On 2/11/22 18:51, Alistair Popple wrote: ...
@@ -1888,15 +1942,40 @@ static long check_and_migrate_movable_pages(unsigned long nr_pages, continue; prev_head = head; /*
* If we get a movable page, since we are going to be pinning
* these entries, try to move them out if possible.
* Device coherent pages are managed by a driver and should not
* be pinned indefinitely as it prevents the driver moving the
* page. So when trying to pin with FOLL_LONGTERM instead try
* migrating page out of device memory. */ if (is_dev_private_or_coherent_page(head)) {
/*
* device private pages will get faulted in during gup
* so it shouldn't be possible to see one here.
*/ WARN_ON_ONCE(is_device_private_page(head));
ret = -EFAULT;
goto unpin_pages;
WARN_ON_ONCE(PageCompound(head));
/*
* migration will fail if the page is pinned, so convert
* the pin on the source page to a normal reference.
*/
if (gup_flags & FOLL_PIN) {
get_page(head);
unpin_user_page(head);
OK...but now gup_flags can no longer be used as a guide for how to release these pages, right? In other words, up until this point, FOLL_PIN meant "call unpin_user_page() in order to release". However, now this page must be released via put_page().
This is the source page (head). We are unpinning it because we can't migrate a pinned page, however we still need a reference on it for migrate_vma hence the get_page followed by unpin. In the non-FOLL_PIN case we already have a reference from gup.
See below...
****
(Direction A) In the patch discussion, why does the code take a normal reference on the source page and then unpin it?
(Direction B) Continue the patch discussion from its last line.
****
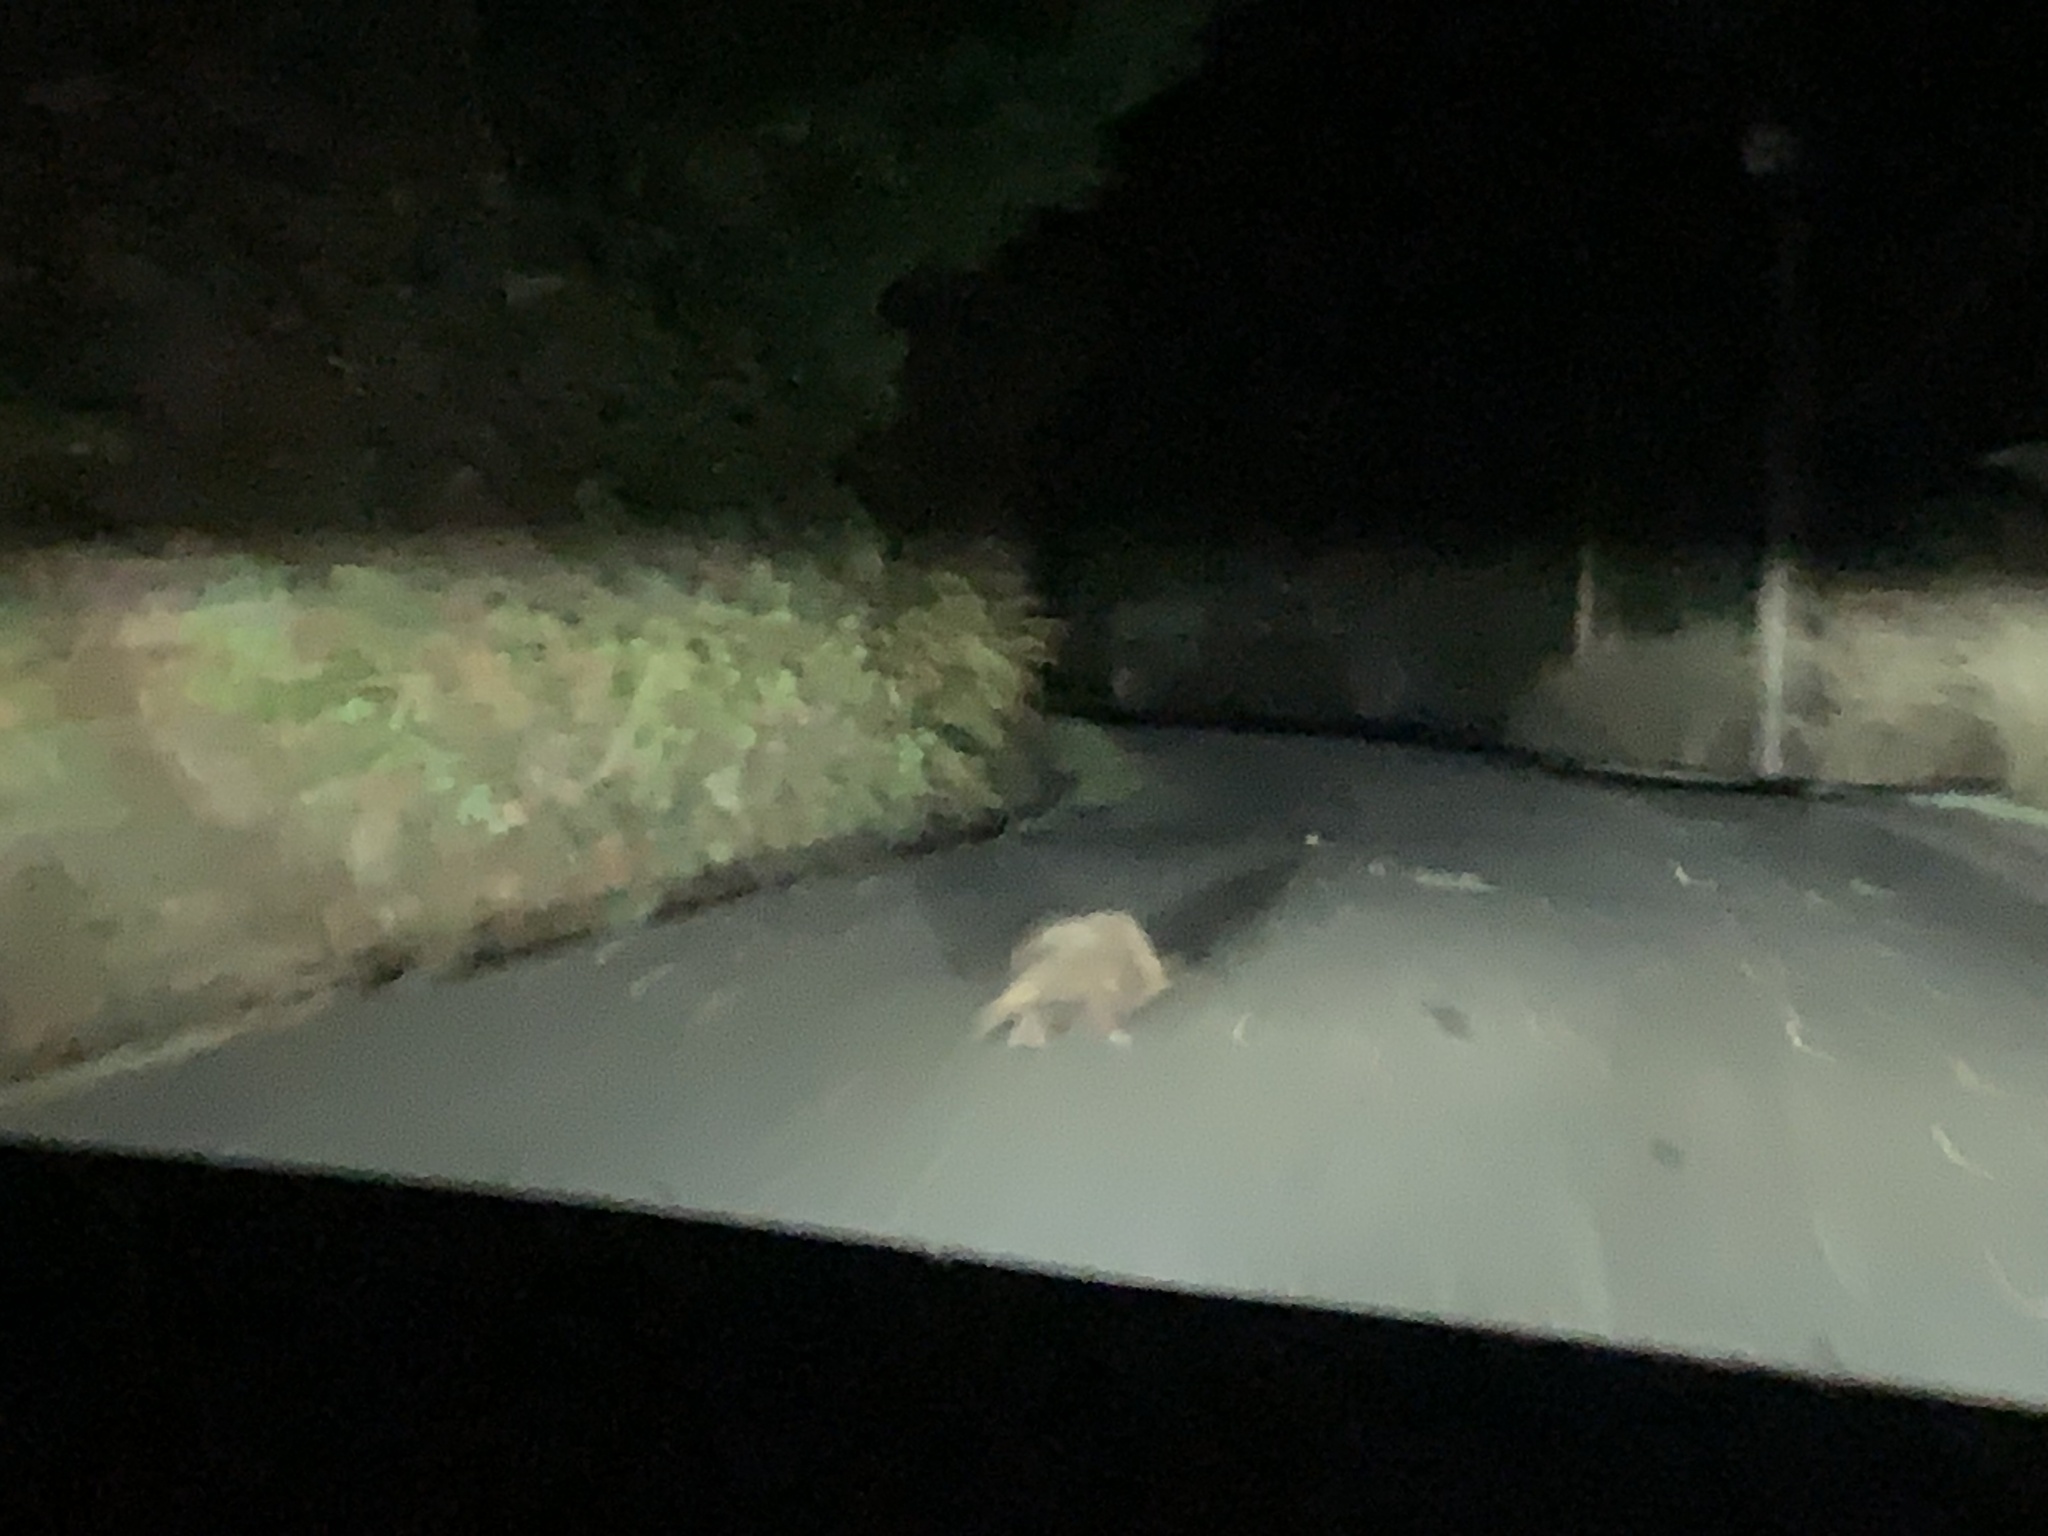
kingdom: Animalia
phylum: Chordata
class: Mammalia
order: Carnivora
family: Mustelidae
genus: Lontra
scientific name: Lontra canadensis
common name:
****
(Exercise response A) A pinned page can't be migrated, but a reference is still needed for migrate_vma.

(Exercise response B)
}
pages[i] = migrate_device_page(head, gup_flags);
migrate_device_page() will return a new page that has been correctly pinned with gup_flags by try_grab_page(). Therefore this page can still be released with unpin_user_page() or put_page() as appropriate for the given gup_flags.
The reference we had on the source page (head) always gets dropped in migrate_vma_finalize().
OK. Good.
The above would be good to have in a comment, right around here, imho. Because we have this marvelous mix of references for migration (get_page()) and other, and it's a bit hard to see that it's all correct without a hint or two.
...
Which unless I've missed something is still the correct thing to do.
This reminds me: out of the many things to monitor, the FOLL_PIN counts in /proc/vmstat are especially helpful, whenever making changes to code that deals with this:
nr_foll_pin_acquired nr_foll_pin_released
...and those should normally be equal to each other when "at rest".
I hope this is/was run, just to be sure?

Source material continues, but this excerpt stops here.